> **WHAT YOU WILL DO**
Echo the lines of the records from the line with "order: Lamiales" up to and including the line with "genus: Aspidosperma", unchanged.

Stored data:
Start
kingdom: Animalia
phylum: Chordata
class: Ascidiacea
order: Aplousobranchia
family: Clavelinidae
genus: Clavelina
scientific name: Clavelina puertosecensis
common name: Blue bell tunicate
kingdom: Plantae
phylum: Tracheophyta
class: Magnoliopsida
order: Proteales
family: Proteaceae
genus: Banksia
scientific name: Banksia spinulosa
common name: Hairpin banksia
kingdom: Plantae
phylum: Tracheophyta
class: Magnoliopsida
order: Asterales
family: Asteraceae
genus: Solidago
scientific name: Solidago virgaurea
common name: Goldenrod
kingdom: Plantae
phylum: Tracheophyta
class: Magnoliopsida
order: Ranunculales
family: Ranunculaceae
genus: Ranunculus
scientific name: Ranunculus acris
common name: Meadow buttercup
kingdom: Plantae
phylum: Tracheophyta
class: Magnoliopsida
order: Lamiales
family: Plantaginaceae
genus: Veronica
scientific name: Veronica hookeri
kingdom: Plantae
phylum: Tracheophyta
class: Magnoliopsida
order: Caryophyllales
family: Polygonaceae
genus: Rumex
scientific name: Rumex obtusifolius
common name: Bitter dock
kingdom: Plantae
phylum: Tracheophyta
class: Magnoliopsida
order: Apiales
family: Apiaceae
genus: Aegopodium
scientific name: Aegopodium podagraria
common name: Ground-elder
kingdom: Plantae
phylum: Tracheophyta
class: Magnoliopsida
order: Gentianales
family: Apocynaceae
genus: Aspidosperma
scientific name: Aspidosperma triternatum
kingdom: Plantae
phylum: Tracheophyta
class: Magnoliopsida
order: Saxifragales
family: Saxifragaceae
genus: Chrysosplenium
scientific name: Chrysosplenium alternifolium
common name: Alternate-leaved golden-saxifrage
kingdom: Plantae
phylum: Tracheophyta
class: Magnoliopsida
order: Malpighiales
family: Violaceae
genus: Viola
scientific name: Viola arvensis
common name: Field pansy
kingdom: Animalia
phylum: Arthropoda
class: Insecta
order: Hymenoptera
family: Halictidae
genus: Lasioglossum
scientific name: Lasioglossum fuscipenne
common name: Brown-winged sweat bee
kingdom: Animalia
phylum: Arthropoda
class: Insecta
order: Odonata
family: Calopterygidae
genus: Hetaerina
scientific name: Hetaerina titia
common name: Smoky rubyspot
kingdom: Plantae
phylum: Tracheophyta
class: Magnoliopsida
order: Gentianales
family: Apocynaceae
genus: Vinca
End
> **RESPONSE TO THIS TASK**
order: Lamiales
family: Plantaginaceae
genus: Veronica
scientific name: Veronica hookeri
kingdom: Plantae
phylum: Tracheophyta
class: Magnoliopsida
order: Caryophyllales
family: Polygonaceae
genus: Rumex
scientific name: Rumex obtusifolius
common name: Bitter dock
kingdom: Plantae
phylum: Tracheophyta
class: Magnoliopsida
order: Apiales
family: Apiaceae
genus: Aegopodium
scientific name: Aegopodium podagraria
common name: Ground-elder
kingdom: Plantae
phylum: Tracheophyta
class: Magnoliopsida
order: Gentianales
family: Apocynaceae
genus: Aspidosperma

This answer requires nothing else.